◆ **Material shown**:
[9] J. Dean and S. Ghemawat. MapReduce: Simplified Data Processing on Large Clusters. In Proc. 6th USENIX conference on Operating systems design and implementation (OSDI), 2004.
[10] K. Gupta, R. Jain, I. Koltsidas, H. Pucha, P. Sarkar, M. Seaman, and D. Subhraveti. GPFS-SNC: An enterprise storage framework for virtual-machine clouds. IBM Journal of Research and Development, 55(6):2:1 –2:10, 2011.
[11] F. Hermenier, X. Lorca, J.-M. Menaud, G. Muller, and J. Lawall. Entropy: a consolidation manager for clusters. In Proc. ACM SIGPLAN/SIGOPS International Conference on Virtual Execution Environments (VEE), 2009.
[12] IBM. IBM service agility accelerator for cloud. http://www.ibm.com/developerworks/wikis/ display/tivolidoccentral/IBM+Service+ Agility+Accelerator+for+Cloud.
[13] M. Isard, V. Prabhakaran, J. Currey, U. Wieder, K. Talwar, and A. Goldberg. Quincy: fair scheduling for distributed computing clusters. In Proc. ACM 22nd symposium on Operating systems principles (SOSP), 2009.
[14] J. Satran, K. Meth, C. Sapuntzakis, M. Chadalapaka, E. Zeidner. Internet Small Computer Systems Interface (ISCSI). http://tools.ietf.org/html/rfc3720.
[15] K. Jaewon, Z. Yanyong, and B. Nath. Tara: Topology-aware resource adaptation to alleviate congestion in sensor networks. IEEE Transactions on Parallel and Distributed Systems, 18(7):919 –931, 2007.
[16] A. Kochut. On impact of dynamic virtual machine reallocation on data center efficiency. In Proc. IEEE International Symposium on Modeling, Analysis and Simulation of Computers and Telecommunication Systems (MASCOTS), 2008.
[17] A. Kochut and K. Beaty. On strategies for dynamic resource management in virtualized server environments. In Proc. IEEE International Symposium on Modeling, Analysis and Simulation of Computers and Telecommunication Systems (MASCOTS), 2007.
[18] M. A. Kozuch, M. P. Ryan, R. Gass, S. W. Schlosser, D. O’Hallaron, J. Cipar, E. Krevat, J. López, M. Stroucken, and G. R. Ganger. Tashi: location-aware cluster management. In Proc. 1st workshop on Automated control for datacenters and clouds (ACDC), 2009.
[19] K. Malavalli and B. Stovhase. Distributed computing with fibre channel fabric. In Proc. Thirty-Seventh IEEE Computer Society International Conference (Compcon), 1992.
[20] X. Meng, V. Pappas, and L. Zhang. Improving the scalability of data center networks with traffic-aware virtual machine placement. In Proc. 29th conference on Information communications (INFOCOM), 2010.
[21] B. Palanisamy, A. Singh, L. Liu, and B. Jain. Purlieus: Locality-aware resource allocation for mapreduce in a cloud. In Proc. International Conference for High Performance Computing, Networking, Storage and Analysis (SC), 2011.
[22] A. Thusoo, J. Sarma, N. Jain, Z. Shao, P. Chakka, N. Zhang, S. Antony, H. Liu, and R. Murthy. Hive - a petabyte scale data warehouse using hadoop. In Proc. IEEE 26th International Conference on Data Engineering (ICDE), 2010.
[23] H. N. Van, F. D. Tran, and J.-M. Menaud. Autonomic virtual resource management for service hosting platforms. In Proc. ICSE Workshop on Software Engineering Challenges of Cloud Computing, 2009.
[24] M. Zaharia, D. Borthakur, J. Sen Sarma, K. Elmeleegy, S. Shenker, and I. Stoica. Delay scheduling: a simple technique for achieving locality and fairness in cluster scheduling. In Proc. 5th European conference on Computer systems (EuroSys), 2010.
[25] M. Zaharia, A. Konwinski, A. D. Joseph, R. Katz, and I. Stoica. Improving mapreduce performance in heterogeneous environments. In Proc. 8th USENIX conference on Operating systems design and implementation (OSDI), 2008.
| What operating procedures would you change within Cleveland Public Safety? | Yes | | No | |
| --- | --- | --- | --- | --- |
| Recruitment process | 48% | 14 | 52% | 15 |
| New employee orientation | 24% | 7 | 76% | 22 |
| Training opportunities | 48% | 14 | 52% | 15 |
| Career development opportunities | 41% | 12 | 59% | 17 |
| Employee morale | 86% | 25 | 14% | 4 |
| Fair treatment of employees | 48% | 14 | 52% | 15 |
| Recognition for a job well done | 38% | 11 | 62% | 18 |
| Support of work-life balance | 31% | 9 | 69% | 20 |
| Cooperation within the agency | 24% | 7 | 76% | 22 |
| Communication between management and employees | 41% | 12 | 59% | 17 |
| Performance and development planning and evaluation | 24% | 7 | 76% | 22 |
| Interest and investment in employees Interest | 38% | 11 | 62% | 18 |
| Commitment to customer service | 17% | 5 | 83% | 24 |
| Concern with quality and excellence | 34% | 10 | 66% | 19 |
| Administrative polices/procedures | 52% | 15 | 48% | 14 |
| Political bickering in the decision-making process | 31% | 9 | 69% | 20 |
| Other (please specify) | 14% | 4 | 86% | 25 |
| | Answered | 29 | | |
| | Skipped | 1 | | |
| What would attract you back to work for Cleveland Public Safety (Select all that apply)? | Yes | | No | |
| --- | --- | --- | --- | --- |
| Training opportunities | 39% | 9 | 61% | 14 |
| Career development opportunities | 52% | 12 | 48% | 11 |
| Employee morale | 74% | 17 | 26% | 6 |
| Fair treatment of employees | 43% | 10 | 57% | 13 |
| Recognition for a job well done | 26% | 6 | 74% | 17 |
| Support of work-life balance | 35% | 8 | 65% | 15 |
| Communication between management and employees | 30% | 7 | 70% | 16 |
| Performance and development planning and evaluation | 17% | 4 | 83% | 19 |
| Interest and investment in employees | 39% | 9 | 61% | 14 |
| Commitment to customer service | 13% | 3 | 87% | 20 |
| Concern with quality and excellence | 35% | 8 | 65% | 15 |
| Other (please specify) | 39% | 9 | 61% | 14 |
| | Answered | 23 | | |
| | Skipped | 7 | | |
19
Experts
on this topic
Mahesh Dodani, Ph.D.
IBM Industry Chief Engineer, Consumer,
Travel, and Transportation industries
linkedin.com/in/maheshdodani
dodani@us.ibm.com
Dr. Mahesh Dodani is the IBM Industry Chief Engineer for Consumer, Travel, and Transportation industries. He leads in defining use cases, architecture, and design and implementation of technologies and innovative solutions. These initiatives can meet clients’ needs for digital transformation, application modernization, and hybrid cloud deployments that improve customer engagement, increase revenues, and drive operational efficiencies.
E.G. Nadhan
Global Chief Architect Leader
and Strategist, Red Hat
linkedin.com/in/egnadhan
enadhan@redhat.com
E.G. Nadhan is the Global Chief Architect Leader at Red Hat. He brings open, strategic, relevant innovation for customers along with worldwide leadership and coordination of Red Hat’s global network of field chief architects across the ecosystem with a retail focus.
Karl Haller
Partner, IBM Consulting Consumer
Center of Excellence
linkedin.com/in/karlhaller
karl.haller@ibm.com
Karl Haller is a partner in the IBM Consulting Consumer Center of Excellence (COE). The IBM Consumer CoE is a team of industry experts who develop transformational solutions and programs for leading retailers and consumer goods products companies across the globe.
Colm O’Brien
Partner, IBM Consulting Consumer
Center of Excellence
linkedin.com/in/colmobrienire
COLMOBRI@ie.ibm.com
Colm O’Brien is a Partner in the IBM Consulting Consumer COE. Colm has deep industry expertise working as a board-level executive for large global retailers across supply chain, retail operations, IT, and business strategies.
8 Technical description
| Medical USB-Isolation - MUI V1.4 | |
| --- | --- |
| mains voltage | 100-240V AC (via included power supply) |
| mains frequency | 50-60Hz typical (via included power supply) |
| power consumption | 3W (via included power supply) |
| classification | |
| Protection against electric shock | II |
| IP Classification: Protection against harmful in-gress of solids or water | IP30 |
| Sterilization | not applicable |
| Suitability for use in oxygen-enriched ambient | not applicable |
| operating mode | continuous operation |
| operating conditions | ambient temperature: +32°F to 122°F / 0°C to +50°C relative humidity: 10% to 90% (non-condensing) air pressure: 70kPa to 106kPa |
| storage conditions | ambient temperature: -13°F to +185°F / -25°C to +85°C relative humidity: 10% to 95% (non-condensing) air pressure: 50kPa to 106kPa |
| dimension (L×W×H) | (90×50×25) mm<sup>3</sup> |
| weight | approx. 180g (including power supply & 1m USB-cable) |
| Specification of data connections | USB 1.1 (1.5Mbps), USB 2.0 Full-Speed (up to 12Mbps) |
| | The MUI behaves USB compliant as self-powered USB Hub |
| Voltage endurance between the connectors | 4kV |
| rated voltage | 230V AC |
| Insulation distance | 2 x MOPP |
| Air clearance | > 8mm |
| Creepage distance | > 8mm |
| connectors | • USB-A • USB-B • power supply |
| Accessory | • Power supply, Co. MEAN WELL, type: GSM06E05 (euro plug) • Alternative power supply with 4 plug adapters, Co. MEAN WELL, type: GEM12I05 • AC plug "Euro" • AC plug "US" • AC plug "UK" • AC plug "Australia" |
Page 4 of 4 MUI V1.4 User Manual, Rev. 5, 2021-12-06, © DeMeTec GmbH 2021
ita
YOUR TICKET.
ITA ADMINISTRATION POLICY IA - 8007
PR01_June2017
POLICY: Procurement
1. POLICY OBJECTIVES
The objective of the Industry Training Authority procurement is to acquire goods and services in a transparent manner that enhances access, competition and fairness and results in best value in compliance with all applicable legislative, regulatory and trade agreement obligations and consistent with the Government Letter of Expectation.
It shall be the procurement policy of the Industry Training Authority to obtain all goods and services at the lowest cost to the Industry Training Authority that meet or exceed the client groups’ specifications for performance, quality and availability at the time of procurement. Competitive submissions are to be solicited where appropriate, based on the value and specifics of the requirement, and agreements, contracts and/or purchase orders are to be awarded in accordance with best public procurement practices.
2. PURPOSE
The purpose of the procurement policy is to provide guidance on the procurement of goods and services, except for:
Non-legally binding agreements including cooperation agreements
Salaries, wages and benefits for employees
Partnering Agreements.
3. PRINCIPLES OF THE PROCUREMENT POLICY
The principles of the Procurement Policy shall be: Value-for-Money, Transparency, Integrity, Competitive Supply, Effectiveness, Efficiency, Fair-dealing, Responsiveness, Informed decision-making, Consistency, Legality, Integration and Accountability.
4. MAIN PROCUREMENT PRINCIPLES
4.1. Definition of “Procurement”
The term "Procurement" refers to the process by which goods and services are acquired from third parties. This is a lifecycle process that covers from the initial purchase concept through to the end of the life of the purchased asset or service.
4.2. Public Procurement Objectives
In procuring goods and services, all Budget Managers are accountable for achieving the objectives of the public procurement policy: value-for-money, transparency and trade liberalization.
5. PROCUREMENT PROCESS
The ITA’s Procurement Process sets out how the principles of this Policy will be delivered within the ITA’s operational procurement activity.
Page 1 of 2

◆ **Work instructions**: Each line in the entries above, starting at the line with "(90×50×25) mm<sup>3</sup> |" and ending at the line with "power supply |", is to be printed exactly, and only those lines.

◆ **Finished exercise**:
| dimension (L×W×H) | (90×50×25) mm<sup>3</sup> |
| weight | approx. 180g (including power supply & 1m USB-cable) |
| Specification of data connections | USB 1.1 (1.5Mbps), USB 2.0 Full-Speed (up to 12Mbps) |
| | The MUI behaves USB compliant as self-powered USB Hub |
| Voltage endurance between the connectors | 4kV |
| rated voltage | 230V AC |
| Insulation distance | 2 x MOPP |
| Air clearance | > 8mm |
| Creepage distance | > 8mm |
| connectors | • USB-A • USB-B • power supply |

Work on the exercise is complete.